## WORK ORDER
Restate the data exactly as given and keep the pictures out.

(Change listing data)
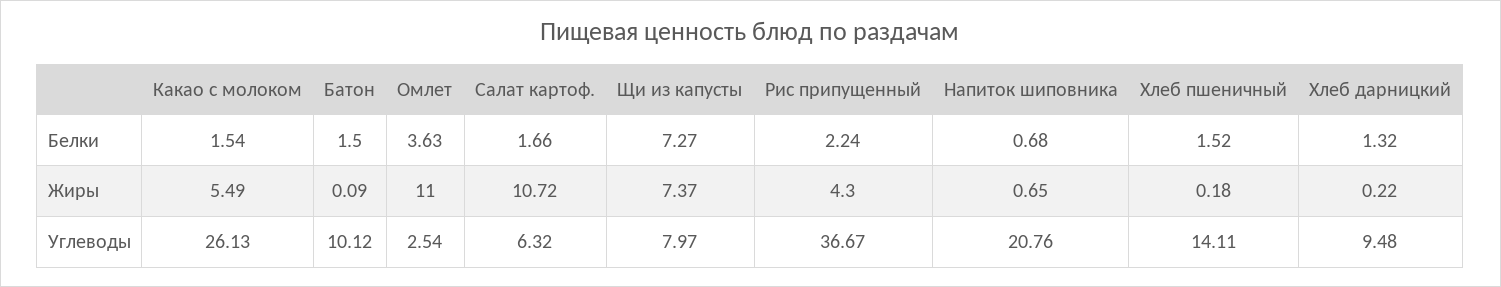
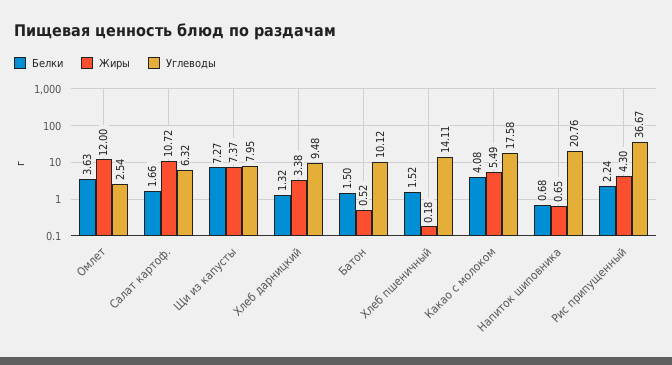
  {
    "Белки": {
-     "Какао с молоком": 1.54,
+     "Какао с молоком": 4.08,
      "Батон": 1.5,
      "Омлет": 3.63,
      "Салат картоф.": 1.66,
      "Щи из капусты": 7.27,
      "Рис припущенный": 2.24,
      "Напиток шиповника": 0.68,
      "Хлеб пшеничный": 1.52,
      "Хлеб дарницкий": 1.32
    },
    "Жиры": {
      "Какао с молоком": 5.49,
-     "Батон": 0.09,
+     "Батон": 0.52,
-     "Омлет": 11,
+     "Омлет": 12,
      "Салат картоф.": 10.72,
      "Щи из капусты": 7.37,
      "Рис припущенный": 4.3,
      "Напиток шиповника": 0.65,
      "Хлеб пшеничный": 0.18,
-     "Хлеб дарницкий": 0.22
+     "Хлеб дарницкий": 3.38
    },
    "Углеводы": {
-     "Какао с молоком": 26.13,
+     "Какао с молоком": 17.58,
      "Батон": 10.12,
      "Омлет": 2.54,
      "Салат картоф.": 6.32,
-     "Щи из капусты": 7.97,
+     "Щи из капусты": 7.95,
      "Рис припущенный": 36.67,
      "Напиток шиповника": 20.76,
      "Хлеб пшеничный": 14.11,
      "Хлеб дарницкий": 9.48
    }
  }

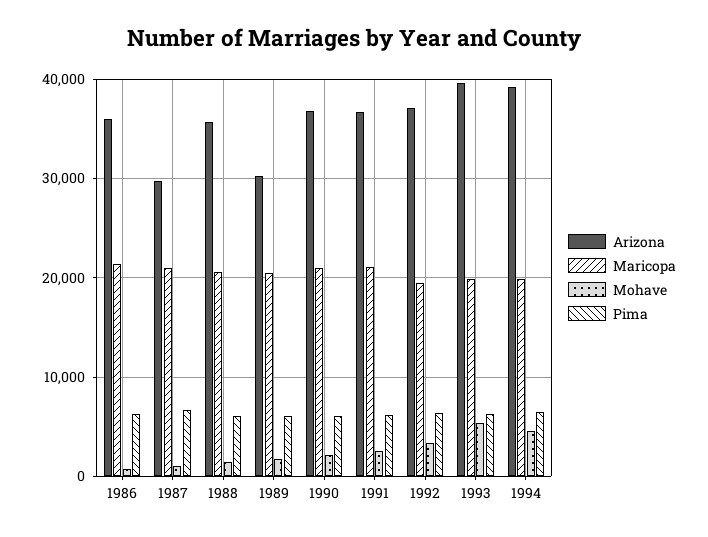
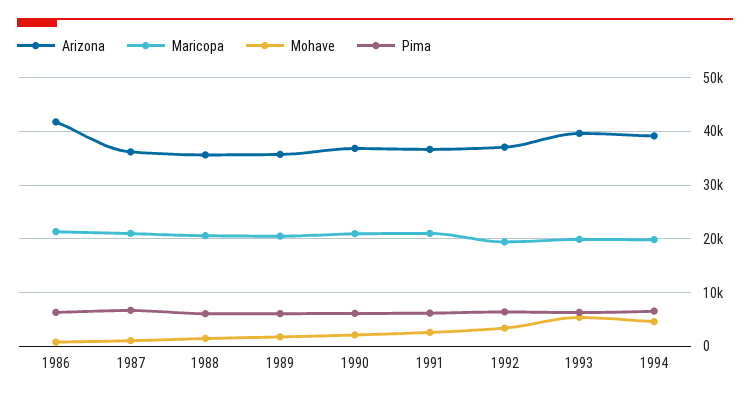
  {
    "Arizona": {
-     "1986": 36000,
+     "1986": 42000,
-     "1987": 30000,
+     "1987": 36000,
      "1988": 36000,
-     "1989": 30000,
+     "1989": 36000,
      "1990": 37000,
      "1991": 37000,
      "1992": 37000,
      "1993": 40000,
      "1994": 39000
    },
    "Maricopa": {
      "1986": 21000,
      "1987": 21000,
      "1988": 21000,
      "1989": 21000,
      "1990": 21000,
      "1991": 21000,
      "1992": 19000,
      "1993": 20000,
      "1994": 20000
    },
    "Mohave": {
      "1986": 1000,
      "1987": 1000,
      "1988": 1000,
      "1989": 2000,
      "1990": 2000,
      "1991": 3000,
      "1992": 3000,
      "1993": 5000,
      "1994": 5000
    },
    "Pima": {
      "1986": 6000,
      "1987": 7000,
      "1988": 6000,
      "1989": 6000,
      "1990": 6000,
      "1991": 6000,
      "1992": 6000,
      "1993": 6000,
      "1994": 7000
    }
  }

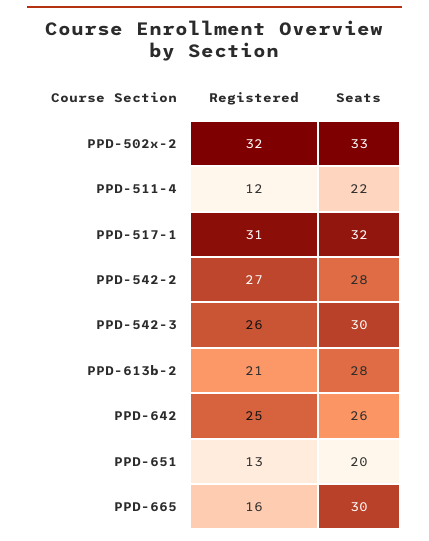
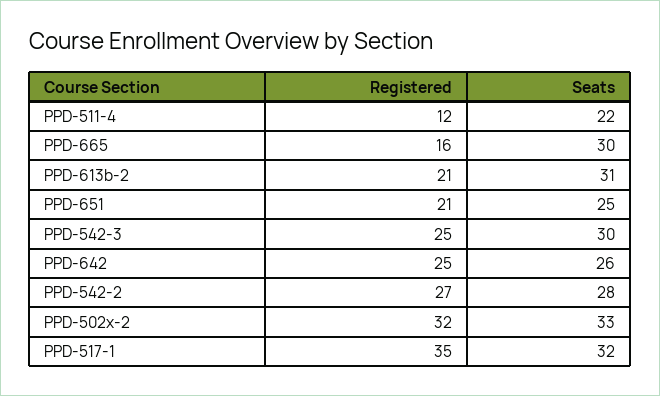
  {
    "Registered": {
      "PPD-502x-2": 32,
      "PPD-511-4": 12,
-     "PPD-517-1": 31,
+     "PPD-517-1": 35,
      "PPD-542-2": 27,
-     "PPD-542-3": 26,
+     "PPD-542-3": 25,
      "PPD-613b-2": 21,
      "PPD-642": 25,
-     "PPD-651": 13,
+     "PPD-651": 21,
      "PPD-665": 16
    },
    "Seats": {
      "PPD-502x-2": 33,
      "PPD-511-4": 22,
      "PPD-517-1": 32,
      "PPD-542-2": 28,
      "PPD-542-3": 30,
-     "PPD-613b-2": 28,
+     "PPD-613b-2": 31,
      "PPD-642": 26,
-     "PPD-651": 20,
+     "PPD-651": 25,
      "PPD-665": 30
    }
  }

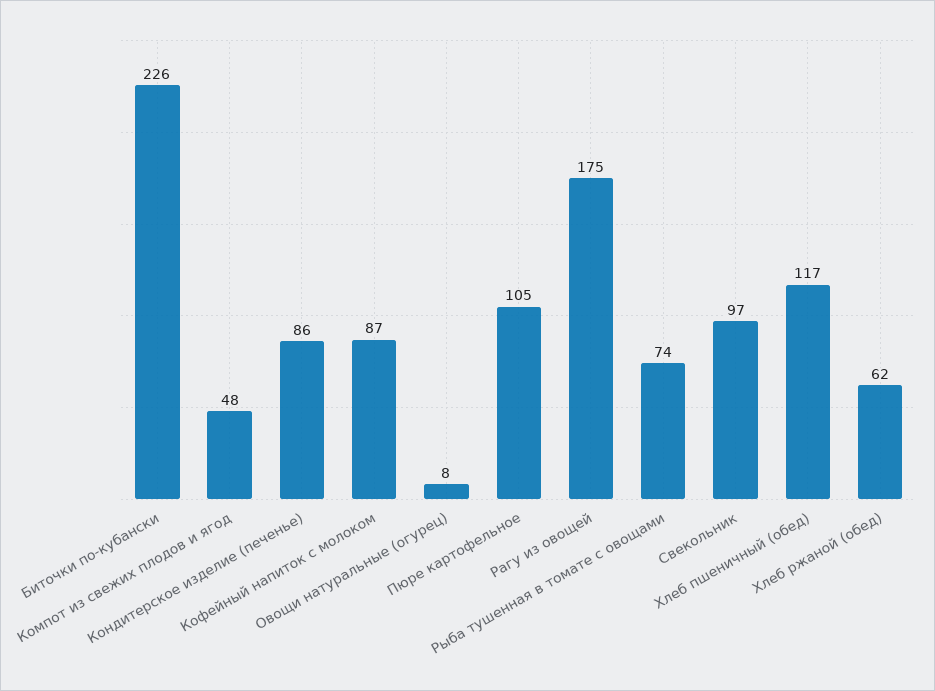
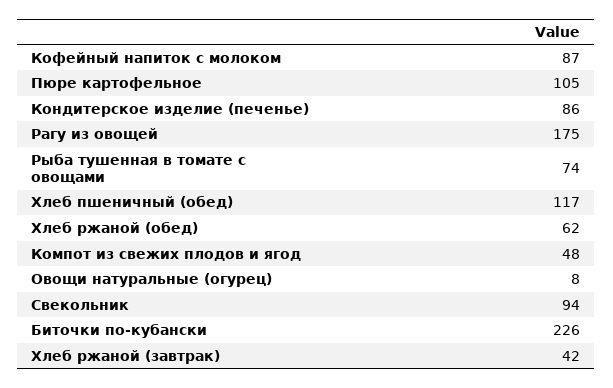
  {
    "Биточки по-кубански": 226,
    "Компот из свежих плодов и ягод": 48,
    "Кондитерское изделие (печенье)": 86,
    "Кофейный напиток с молоком": 87,
    "Овощи натуральные (огурец)": 8,
    "Пюре картофельное": 105,
    "Рагу из овощей": 175,
    "Рыба тушенная в томате с овощами": 74,
-   "Свекольник": 97,
+   "Свекольник": 94,
    "Хлеб пшеничный (обед)": 117,
-   "Хлеб ржаной (обед)": 62
+   "Хлеб ржаной (обед)": 62,
+   "Хлеб ржаной (завтрак)": 42
  }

## ANSWER SPACE
  {
    "Белки": {
-     "Какао с молоком": 1.54,
+     "Какао с молоком": 4.08,
      "Батон": 1.5,
      "Омлет": 3.63,
      "Салат картоф.": 1.66,
      "Щи из капусты": 7.27,
      "Рис припущенный": 2.24,
      "Напиток шиповника": 0.68,
      "Хлеб пшеничный": 1.52,
      "Хлеб дарницкий": 1.32
    },
    "Жиры": {
      "Какао с молоком": 5.49,
-     "Батон": 0.09,
+     "Батон": 0.52,
-     "Омлет": 11,
+     "Омлет": 12,
      "Салат картоф.": 10.72,
      "Щи из капусты": 7.37,
      "Рис припущенный": 4.3,
      "Напиток шиповника": 0.65,
      "Хлеб пшеничный": 0.18,
-     "Хлеб дарницкий": 0.22
+     "Хлеб дарницкий": 3.38
    },
    "Углеводы": {
-     "Какао с молоком": 26.13,
+     "Какао с молоком": 17.58,
      "Батон": 10.12,
      "Омлет": 2.54,
      "Салат картоф.": 6.32,
-     "Щи из капусты": 7.97,
+     "Щи из капусты": 7.95,
      "Рис припущенный": 36.67,
      "Напиток шиповника": 20.76,
      "Хлеб пшеничный": 14.11,
      "Хлеб дарницкий": 9.48
    }
  }

  {
    "Arizona": {
-     "1986": 36000,
+     "1986": 42000,
-     "1987": 30000,
+     "1987": 36000,
      "1988": 36000,
-     "1989": 30000,
+     "1989": 36000,
      "1990": 37000,
      "1991": 37000,
      "1992": 37000,
      "1993": 40000,
      "1994": 39000
    },
    "Maricopa": {
      "1986": 21000,
      "1987": 21000,
      "1988": 21000,
      "1989": 21000,
      "1990": 21000,
      "1991": 21000,
      "1992": 19000,
      "1993": 20000,
      "1994": 20000
    },
    "Mohave": {
      "1986": 1000,
      "1987": 1000,
      "1988": 1000,
      "1989": 2000,
      "1990": 2000,
      "1991": 3000,
      "1992": 3000,
      "1993": 5000,
      "1994": 5000
    },
    "Pima": {
      "1986": 6000,
      "1987": 7000,
      "1988": 6000,
      "1989": 6000,
      "1990": 6000,
      "1991": 6000,
      "1992": 6000,
      "1993": 6000,
      "1994": 7000
    }
  }

  {
    "Registered": {
      "PPD-502x-2": 32,
      "PPD-511-4": 12,
-     "PPD-517-1": 31,
+     "PPD-517-1": 35,
      "PPD-542-2": 27,
-     "PPD-542-3": 26,
+     "PPD-542-3": 25,
      "PPD-613b-2": 21,
      "PPD-642": 25,
-     "PPD-651": 13,
+     "PPD-651": 21,
      "PPD-665": 16
    },
    "Seats": {
      "PPD-502x-2": 33,
      "PPD-511-4": 22,
      "PPD-517-1": 32,
      "PPD-542-2": 28,
      "PPD-542-3": 30,
-     "PPD-613b-2": 28,
+     "PPD-613b-2": 31,
      "PPD-642": 26,
-     "PPD-651": 20,
+     "PPD-651": 25,
      "PPD-665": 30
    }
  }

  {
    "Биточки по-кубански": 226,
    "Компот из свежих плодов и ягод": 48,
    "Кондитерское изделие (печенье)": 86,
    "Кофейный напиток с молоком": 87,
    "Овощи натуральные (огурец)": 8,
    "Пюре картофельное": 105,
    "Рагу из овощей": 175,
    "Рыба тушенная в томате с овощами": 74,
-   "Свекольник": 97,
+   "Свекольник": 94,
    "Хлеб пшеничный (обед)": 117,
-   "Хлеб ржаной (обед)": 62
+   "Хлеб ржаной (обед)": 62,
+   "Хлеб ржаной (завтрак)": 42
  }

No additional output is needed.